Khayam's creativity can influence these familiar audio patterns in a way that the audience would be psychologically stimulated internally at the beginning of every piece, and the continuation of the succession of sounds would result in the external manifestation of feelings. A piece named Bahar Street is an example of this fluid psychological explanation of his music, with its use of simple motifs at the beginning and the technical and rhythmic development  of it halfway through the piece, it presents the equal possibility for internal analysis and external expression to the audience. Furthermore, these simple and familiar motifs, which have been taken from background music, provide the audience with an intimate feeling and facilitate relating to the piece. Khayam is in fact, consciously or unconsciously, an adherent of post-modernistic tendencies in musical composition. 

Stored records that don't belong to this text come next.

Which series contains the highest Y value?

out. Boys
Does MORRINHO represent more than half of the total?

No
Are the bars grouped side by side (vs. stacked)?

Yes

Following the pattern discussed above, Khayam should be considered a minimalist as well, though he seems to be diverging from this path in his late works. The first signs of the formation of this new process in his composition can be observed in the album Thousand Acacias. In this album, the pieces are named sonnets (ghazal); sonnet 1, sonnet 2, etc., which point to the literary references of these pieces. This album consists of nine pieces and the composer has tried to arrange them close to one another with regard to their form. Khayam is more conservative in this work, and less expressive. Although the play with the conventional forms of classical music is sometimes heard and rhythm variation is among the dominant characteristics of his work, all the games of the composer are pre-designed, organised and unified and are heard as a cohesive literary work. 

Following Khayam's move towards more complex compositions and more lengthy pieces, he has composed a cello concerto in three movements in the album Strings, which is vastly different from his previous work. Generally, in this album we do not come across Khayam's sweet and familiar solo piano and we are dealing with a mature composer who intends to present more abstract music. In other words, he intends to discover new sounds through the combination of several different musical patterns and presents more developed compositions. In this album and in the cello concerto, the musical patterns borrowed from the Far East, in connection with Western classical music and fragments from background music create a more complex musical composition in comparison to the other works of the artist. The difficulty of understanding this album might not be pleasant for some and might decrease his regular audience numbers; it has however, attracted the attention of another spectrum of listeners. This concerto is a complete composition and promotes him from being a composer pianist to a dexterous composer in the creation of multi-movement, more complex works. 

In the end, it seems that, through his progress in diverging from existent clichés and approaching a more abstract expression with stronger composition, Khayam is going through a process which shall in the future yield valuable musical works in Iran.